Dupler continued, “If we can save you money that’s what we want to do. We believe we can save you half.”

He added that the township could no longer afford to fix the damage to township roads caused by multiple trash haulers on the roads. Dupler outlined prices in neighboring Union Township in Licking County. The township began a three-year contract July 1, 2010, with Big O Refuse. Prices are:

• Basic service: $12.45/month and $11.20/month for seniors (over 65);

• Optional 96 gallon wheeled toter is $2.25/month; and

• Optional weekly commingled recycling with an 18 gallon bin is $5.75/month and $5.15/ month for seniors.

Trustee Terry Horn suggested answering questions first, then listening to comments. Questions and answers included:

• Are Ohio EPA fees included in the price? Yes;

• Do you have to have trash service? No;

• If you have trash service, do you have to use the township contractor? Yes;

• Is the township getting a licensing fee from the contractor? No, but Dupler said the township planned to require the contractor to pickup township waste for free;

• How much has Union Township saved on road maintenance? Don’t know;

• How much do you estimate you are going to save on road maintenance? Don’t know;

• Has a feasibility study been done? No;

• Who brought the idea to trustees? Dupler talked about it with Union Township Trustee John Slater about five months ago;

• What is the weight restriction on roads? None of the trustees knew;

• Are we going to get a chance to vote on this proposal? No;

• How long until trustees make a decision on the proposal? No specific time line; and

• Do trustees expect a particular company to get the contract? No.

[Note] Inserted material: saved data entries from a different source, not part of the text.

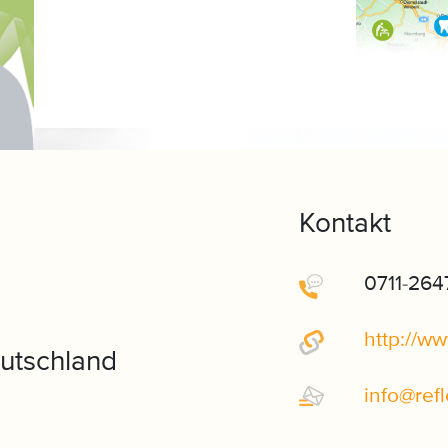
Kontakt
0711-26
http://w
eutschland
info
@
ref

Horn’s efforts to focus first on questions became increasingly difficult. His comment that it “is being done in many places” was greeted with a chorus of “that doesn’t make it right.”

Several residents suggested that the issue be put to a vote by residents to loud applause.

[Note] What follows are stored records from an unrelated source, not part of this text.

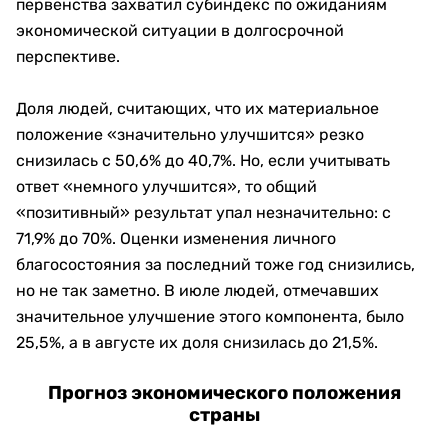
первенства захватил субиндекс по ожиданиям
экономической ситуации в долгосрочной
перспективе.
Доля людей, считающих, что их материальное
положение «значительно улучшится» резко
снизилась с 50,6% до 40,7%. Но, если учитывать
ответ «немного улучшится», то общий
«позитивный» результат упал незначительно: с
71,9% до 70%. Оценки изменения личного
благосостояния за последний тоже год снизились,
но не так заметно. В июле людей, отмечавших
значительное улучшение этого компонента, было
25,5%, а в августе их доля снизилась до 21,5%.
Прогноз экономического положения
страны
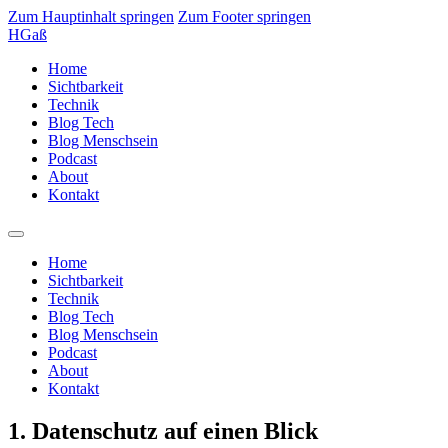
Zum Hauptinhalt springen
Zum Footer springen
HGaß
Home
Sichtbarkeit
Technik
Blog Tech
Blog Menschsein
Podcast
About
Kontakt
Home
Sichtbarkeit
Technik
Blog Tech
Blog Menschsein
Podcast
About
Kontakt
1. Datenschutz auf einen Blick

A number of residents told trustees not to tell them how to spend their money. Several noted that thanks to competition from smaller companies like CMI Waste, their savings from a contract based on the Union Township prices would be negligible.

Daniel Shackelford, co-owner of CMI Waste, told trustees, “I don’t want the contract. I believe in competition.” He added that he knows some people are using his well-publicized low prices to get a better deal from their current hauler and that’s fine with him. His comments drew loud applause from the audience.

Several residents commented that this proposal to take away the ability to choose your trash hauler would be just the first with more to come. One resident asked if they would only be able to buy Pepsi and Bud Light at the Village Pantry.

Several said the issue was the level of governmental control over their lives and they were drawing the line now. One said, “We don’t want socialist government here in Walnut Township.”

At one point, Horn asked for a show of hands on how many people opposed the idea. The response is portrayed in the above photo. Nearly every hand was raised. No hands were raised when Horn how many supported a single hauler. The response was the same when he asked how many weren’t sure. No one spoke in favor of the single hauler plan.

“I agree with you,” Horn said. “I’m just trying to get the facts out.”

When a resident asked if an public input meeting was planned, several other residents quickly answered the question – “How many times do you have to be told ‘no’.”

“I have personally come to understand it is not a good idea,” Horn added. “I don’t see a need to prolong the process.”

Dupler initially proposed tabling the issue until the next meeting. “I think they want us to decide tonight,” Horn told him.

After the show of hands, Horn asked his fellow trustees for their opinions.

Dupler quickly seized the moment by moving “to drop this whole issue” to loud applause. “How do you get to make the decision?” Horn asked and then seconded Dupler’s motion. The vote was unanimous. It took just 55 minutes to stop a single trash hauler contract proposal dead in its tracks.